Alberto colocó cuidadosamente su camisa blanca en una silla, junto a los tejanos que se quitó después. Quemó una a una las hojas de su currículo que tan arduamente repartía a diario desde que, un año atrás, lo despidieron del colegio. Recordó la sonrisa de Alba pocos días antes de recibir la carta que le paró el corazón. Miró el reloj y se tendió sobre la cama. Apagó la luz y esperó en la oscuridad el sonido de las campanas de la iglesia de La Concepción. Contó hasta la novena. La muerte le llegaría en la décima, según le aseguró, aquella mañana, una gitana en la Plaza del Adelantado. Las ramas de las palmeras callaron. La lluvia que babeaba por la boca de las gárgolas de La Laguna cesó. Y sobrevino una negrura sorda. Él se adentró ligero por el viejo túnel de los sueños, pero éstos ya se habían marchado. Ni rastro de voces, de historias absurdas o deseadas, de huidas a cámara lenta, de colores intensos, de gritos en silencio. La muerte, comprendió, era ausencia.
Un
estruendo metálico lo devolvió a la vida, a esa vida prestada que otros le
alquilaban. Corrió a la ventana sin reparar en las radiantes salpicaduras
rojizas del amanecer. Y los vio allí, golpeando con una barra de hierro la puerta de su casa. Venían a desahuciarlo.

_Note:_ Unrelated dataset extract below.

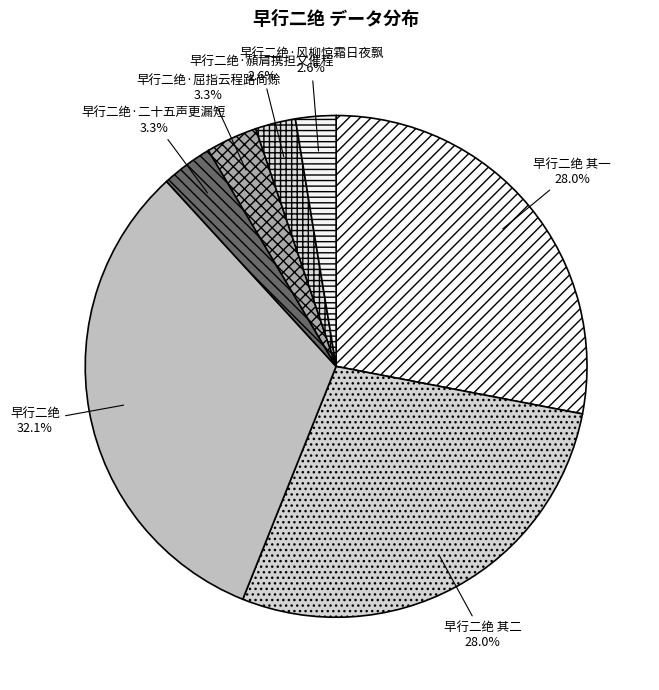

Count the number of slices in the pie.

7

Bajó las escaleras y esperó a que irrumpieran. Le mostraron documentos judiciales y le hablaron de sentencias por impago.
Salió a la calle. Los vecinos lo rodearon, lo arroparon. Se dejó llevar hasta
mi casa. Allí permaneció sentado con la mirada perdida en una fotografía en
blanco y negro que colgaba de la pared.
—Irene, me gustaría saber —habló por fin— qué se oculta tras la niebla.
Me acerqué y observé pequeñas luces moteadas en
la imagen.
—Es una calle iluminada—aventuré.
—Puede ser un barco que
navega ahogado por la neblina en el Mar del Norte. —No —insistí—, es una ciudad despertando a la noche. Tal vez solo son velas que arden cubiertas por su propio humo, o antorchas al borde del camino.
—No Irene, deben ser almas errantes que vagan con faroles en la mano.
Me acerqué y aspiré su aroma a naranja y madera húmeda,
—Son amantes furtivos — Y una leve sonrisa se dibujó en su rostro ojeroso y con barba de días.
—Ya debo irme —dijo a última hora de la tarde—. Al parecer a mis cincuenta años tengo una nueva vida y la he de encontrar.
Antes de que llegara a la puerta me coloqué a su lado.
—¿Y si esperas aquí, conmigo, a que la niebla se vaya?
Volvió junto a la fotografía.
—La décima campana no sonó, aún me queda tiempo.